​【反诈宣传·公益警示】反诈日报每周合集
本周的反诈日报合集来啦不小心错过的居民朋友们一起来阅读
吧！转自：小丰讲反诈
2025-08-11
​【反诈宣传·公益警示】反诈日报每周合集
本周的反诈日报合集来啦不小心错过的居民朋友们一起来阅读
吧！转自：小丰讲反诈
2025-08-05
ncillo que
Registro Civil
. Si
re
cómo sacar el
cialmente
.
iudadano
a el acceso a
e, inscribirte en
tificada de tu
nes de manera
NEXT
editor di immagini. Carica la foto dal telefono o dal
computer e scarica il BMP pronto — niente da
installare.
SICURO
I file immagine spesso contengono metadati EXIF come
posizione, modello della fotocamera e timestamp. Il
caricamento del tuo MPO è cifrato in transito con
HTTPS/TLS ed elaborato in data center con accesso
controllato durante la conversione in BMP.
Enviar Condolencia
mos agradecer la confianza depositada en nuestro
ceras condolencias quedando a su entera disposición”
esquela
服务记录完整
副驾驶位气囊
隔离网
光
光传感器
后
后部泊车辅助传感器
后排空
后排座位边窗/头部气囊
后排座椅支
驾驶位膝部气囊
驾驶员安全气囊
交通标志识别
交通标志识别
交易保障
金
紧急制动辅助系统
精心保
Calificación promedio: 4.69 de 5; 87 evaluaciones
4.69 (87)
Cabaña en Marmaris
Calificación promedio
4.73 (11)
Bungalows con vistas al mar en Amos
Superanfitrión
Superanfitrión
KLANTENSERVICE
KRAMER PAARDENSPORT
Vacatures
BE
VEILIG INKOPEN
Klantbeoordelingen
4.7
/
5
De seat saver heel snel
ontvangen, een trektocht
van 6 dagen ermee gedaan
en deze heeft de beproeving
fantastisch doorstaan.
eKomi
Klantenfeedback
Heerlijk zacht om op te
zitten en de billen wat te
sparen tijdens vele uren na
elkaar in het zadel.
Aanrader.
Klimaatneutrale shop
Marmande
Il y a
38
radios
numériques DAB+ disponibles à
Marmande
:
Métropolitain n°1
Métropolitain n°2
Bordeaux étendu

------------------------

| WHAT IS EXPECTED |
Convert the lines from the beginning of the records through the line containing "I file immagine", inclusive, into a JSON list of strings with one string per line. Leave out any blank lines.

| ANSWER FOR THE TASK |
[
  "​【反诈宣传·公益警示】反诈日报每周合集",
  "本周的反诈日报合集来啦不小心错过的居民朋友们一起来阅读",
  "吧！转自：小丰讲反诈",
  "2025-08-11",
  "​【反诈宣传·公益警示】反诈日报每周合集",
  "本周的反诈日报合集来啦不小心错过的居民朋友们一起来阅读",
  "吧！转自：小丰讲反诈",
  "2025-08-05",
  "ncillo que",
  "Registro Civil",
  ". Si",
  "re",
  "cómo sacar el",
  "cialmente",
  ".",
  "iudadano",
  "a el acceso a",
  "e, inscribirte en",
  "tificada de tu",
  "nes de manera",
  "NEXT",
  "editor di immagini. Carica la foto dal telefono o dal",
  "computer e scarica il BMP pronto — niente da",
  "installare.",
  "SICURO",
  "I file immagine spesso contengono metadati EXIF come"
]